- GOAL OF THE EXERCISE:
Word for word, repeat the data; no picture should appear in the result.

- EXCERPTED DATA:

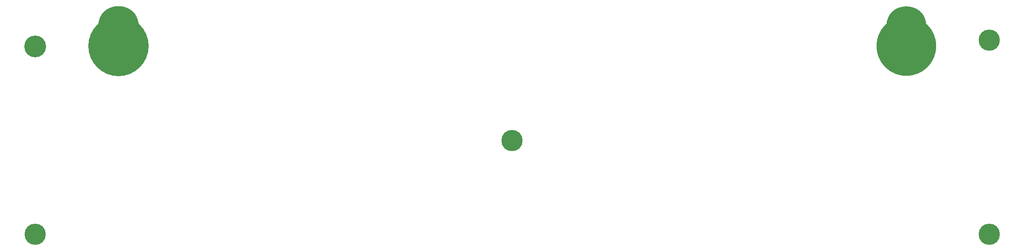
<source format=gts>
G04 Layer: TopSolderMaskLayer*
G04 EasyEDA v6.5.42, 2024-05-12 21:08:59*
G04 f36f5017274649139e4d56ab36a3ba36,156c37ef0924441e834bf69462bb4c55,10*
G04 Gerber Generator version 0.2*
G04 Scale: 100 percent, Rotated: No, Reflected: No *
G04 Dimensions in millimeters *
G04 leading zeros omitted , absolute positions ,4 integer and 5 decimal *
%FSLAX45Y45*%
%MOMM*%

%ADD10C,8.2032*%
%ADD11C,8.1016*%
%ADD12C,12.1016*%
%ADD13C,12.2032*%
%ADD14C,4.3016*%
%ADD15C,4.4032*%

%LPD*%
D10*
G01*
X4145483Y8255990D03*
D11*
G01*
X20077963Y8255990D03*
D12*
G01*
X20077963Y7850987D03*
D13*
G01*
X4145483Y7850987D03*
D14*
G01*
X12106986Y5944996D03*
G01*
X21755455Y4041978D03*
G01*
X2463495Y4042486D03*
G01*
X21755455Y7974990D03*
D15*
G01*
X2463495Y7848980D03*
M02*

</source>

- SOLUTION:
<source format=gts>
G04 Layer: TopSolderMaskLayer*
G04 EasyEDA v6.5.42, 2024-05-12 21:08:59*
G04 f36f5017274649139e4d56ab36a3ba36,156c37ef0924441e834bf69462bb4c55,10*
G04 Gerber Generator version 0.2*
G04 Scale: 100 percent, Rotated: No, Reflected: No *
G04 Dimensions in millimeters *
G04 leading zeros omitted , absolute positions ,4 integer and 5 decimal *
%FSLAX45Y45*%
%MOMM*%

%ADD10C,8.2032*%
%ADD11C,8.1016*%
%ADD12C,12.1016*%
%ADD13C,12.2032*%
%ADD14C,4.3016*%
%ADD15C,4.4032*%

%LPD*%
D10*
G01*
X4145483Y8255990D03*
D11*
G01*
X20077963Y8255990D03*
D12*
G01*
X20077963Y7850987D03*
D13*
G01*
X4145483Y7850987D03*
D14*
G01*
X12106986Y5944996D03*
G01*
X21755455Y4041978D03*
G01*
X2463495Y4042486D03*
G01*
X21755455Y7974990D03*
D15*
G01*
X2463495Y7848980D03*
M02*

</source>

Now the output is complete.